Few facilities can conduct the types of research needed to demonstrate the efficacy and tolerability of experimental anti-depressive medications. One advantage of working in the NIH Clinical Center is the ability to conduct single-site, drug-free clinical trials. Studying refractory patients—of whom 60 percent have attempted suicide, most have seen little or no improvement from six or seven different antidepressant medications, and up to 60 percent have tried electroconvulsive shock therapy with no benefit—requires a specialized inpatient unit where clinical trial participants can come off any current medications in order to clearly establish efficacy for experimental trial therapies.
Producing dramatic resolution of depressive symptoms within a couple of hours—what Zarate calls “breaking the sound barrier” of psychiatric medication research—challenges scientists to uncover ketamine’s exact mechanism of action (MOA), a process perfectly suited to the hub of biomedical expertise found at the NIH Clinical Center. A ketamine MOA study was recently established to investigate what molecular pathways underlie ketamine’s dramatic effects.
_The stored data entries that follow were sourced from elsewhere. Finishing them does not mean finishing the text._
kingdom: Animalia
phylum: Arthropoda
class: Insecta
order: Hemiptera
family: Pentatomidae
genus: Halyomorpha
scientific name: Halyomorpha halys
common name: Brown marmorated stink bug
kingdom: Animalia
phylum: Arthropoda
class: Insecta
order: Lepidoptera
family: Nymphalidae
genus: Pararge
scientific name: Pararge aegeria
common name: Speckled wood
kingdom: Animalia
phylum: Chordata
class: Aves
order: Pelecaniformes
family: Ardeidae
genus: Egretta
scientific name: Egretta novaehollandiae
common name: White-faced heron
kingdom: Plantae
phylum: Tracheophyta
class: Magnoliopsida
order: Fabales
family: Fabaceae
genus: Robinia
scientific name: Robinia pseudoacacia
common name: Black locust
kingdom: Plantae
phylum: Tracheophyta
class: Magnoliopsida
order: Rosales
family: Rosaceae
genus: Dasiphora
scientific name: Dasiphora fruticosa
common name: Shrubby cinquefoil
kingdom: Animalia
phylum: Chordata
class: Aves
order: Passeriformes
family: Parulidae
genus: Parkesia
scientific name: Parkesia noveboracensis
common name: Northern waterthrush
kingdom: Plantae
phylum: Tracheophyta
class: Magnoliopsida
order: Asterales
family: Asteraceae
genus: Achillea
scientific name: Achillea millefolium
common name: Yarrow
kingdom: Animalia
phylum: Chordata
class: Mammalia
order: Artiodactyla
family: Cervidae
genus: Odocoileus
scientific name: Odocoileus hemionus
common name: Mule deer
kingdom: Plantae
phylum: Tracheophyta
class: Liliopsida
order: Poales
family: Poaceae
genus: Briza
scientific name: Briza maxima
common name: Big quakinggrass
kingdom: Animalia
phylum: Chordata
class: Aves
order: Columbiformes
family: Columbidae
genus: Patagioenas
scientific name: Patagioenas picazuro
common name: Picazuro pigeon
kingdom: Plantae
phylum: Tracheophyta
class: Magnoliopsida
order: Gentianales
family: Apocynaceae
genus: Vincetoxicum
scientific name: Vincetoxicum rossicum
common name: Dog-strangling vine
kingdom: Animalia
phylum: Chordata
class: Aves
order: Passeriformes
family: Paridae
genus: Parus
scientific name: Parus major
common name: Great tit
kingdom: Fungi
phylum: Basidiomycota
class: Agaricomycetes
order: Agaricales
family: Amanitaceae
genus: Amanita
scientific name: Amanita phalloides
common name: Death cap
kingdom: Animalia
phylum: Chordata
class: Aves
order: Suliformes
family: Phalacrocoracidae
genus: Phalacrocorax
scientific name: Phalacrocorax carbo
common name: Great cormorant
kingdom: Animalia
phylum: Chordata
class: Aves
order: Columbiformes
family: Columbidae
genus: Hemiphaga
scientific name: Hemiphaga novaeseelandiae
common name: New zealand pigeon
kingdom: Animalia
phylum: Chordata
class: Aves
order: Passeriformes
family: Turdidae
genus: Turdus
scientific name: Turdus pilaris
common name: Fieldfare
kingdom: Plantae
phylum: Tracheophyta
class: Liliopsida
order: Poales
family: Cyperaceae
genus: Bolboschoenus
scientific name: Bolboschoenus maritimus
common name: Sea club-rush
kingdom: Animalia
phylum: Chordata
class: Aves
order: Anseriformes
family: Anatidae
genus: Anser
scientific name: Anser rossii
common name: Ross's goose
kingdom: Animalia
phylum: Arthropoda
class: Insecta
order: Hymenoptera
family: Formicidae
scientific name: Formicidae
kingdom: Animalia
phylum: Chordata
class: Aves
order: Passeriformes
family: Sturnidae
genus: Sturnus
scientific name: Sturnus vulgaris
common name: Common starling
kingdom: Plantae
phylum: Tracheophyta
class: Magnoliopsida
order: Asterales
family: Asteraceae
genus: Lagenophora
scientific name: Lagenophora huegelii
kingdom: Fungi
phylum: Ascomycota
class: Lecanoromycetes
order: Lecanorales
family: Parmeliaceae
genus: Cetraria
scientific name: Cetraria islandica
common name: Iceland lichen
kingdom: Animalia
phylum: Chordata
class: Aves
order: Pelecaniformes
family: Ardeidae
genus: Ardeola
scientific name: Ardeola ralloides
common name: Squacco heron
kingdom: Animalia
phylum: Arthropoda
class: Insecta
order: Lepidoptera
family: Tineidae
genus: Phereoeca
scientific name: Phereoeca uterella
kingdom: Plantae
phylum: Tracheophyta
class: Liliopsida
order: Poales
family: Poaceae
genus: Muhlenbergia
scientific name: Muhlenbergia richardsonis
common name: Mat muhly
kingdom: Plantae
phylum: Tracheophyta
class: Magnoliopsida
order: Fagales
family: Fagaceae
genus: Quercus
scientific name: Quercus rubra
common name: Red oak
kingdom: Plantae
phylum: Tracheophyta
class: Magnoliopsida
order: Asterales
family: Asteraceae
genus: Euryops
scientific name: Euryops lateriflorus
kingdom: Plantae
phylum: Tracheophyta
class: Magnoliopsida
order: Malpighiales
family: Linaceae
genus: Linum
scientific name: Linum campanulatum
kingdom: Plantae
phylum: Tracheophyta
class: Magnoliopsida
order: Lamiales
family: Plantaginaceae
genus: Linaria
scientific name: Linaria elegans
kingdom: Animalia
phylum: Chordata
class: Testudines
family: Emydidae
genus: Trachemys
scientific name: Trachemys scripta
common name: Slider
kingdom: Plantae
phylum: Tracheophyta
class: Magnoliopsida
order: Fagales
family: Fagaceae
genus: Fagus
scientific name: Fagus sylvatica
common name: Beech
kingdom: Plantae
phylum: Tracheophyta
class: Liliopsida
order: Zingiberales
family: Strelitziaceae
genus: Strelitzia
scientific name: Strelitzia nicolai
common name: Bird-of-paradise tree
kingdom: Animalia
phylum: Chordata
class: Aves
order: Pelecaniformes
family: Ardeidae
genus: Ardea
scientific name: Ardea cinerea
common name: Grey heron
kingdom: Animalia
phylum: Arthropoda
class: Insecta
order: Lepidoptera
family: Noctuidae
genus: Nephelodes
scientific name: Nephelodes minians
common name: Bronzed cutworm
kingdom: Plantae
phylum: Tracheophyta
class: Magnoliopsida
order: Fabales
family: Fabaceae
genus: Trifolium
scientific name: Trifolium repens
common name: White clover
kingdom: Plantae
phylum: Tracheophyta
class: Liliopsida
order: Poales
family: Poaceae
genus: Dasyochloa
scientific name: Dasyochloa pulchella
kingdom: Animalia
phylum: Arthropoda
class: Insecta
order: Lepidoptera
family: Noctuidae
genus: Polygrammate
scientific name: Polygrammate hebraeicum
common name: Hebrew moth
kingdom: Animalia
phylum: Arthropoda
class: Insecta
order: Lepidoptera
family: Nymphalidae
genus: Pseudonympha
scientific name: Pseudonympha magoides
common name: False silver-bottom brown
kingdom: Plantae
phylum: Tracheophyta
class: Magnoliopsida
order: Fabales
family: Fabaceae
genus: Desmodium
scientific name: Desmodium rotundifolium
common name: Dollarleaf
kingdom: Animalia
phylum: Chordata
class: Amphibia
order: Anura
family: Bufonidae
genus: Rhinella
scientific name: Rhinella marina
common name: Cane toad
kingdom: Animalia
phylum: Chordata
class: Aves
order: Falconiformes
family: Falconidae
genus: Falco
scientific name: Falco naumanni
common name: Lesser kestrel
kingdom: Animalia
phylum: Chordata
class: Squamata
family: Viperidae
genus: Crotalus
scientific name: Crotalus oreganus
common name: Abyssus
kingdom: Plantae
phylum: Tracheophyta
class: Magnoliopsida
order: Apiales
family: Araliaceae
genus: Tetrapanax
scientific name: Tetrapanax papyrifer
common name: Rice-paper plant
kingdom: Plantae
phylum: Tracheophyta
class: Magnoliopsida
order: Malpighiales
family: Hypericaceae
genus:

Genetics and proteomics, combined with multimodal state-of-the-art imaging technologies, such as PET, MRS, fMRI, 3T MRI, and 7T MRI, provide Zarate and his colleagues an in-depth biological view of the ketamine response.
“This hospital is quite unique in providing access to so many core facilities,” Zarate says. “There is no single person, either me or in my team, that could possibly look at all these different parameters.”
Intramural researchers now have several new trials underway, including investigations into ketamine-like drugs and delivery systems, such as intranasal sprays and transdermal patches, which may one day bring hope for a better life to people with major depressive disorders around the world.
Carlos Zarate, M.D., is Chief of the Experimental Therapeutics & Pathophysiology Branch and the Section on the Neurobiology and Treatment of Mood Disorders at the National Institute of Mental Health (NIMH).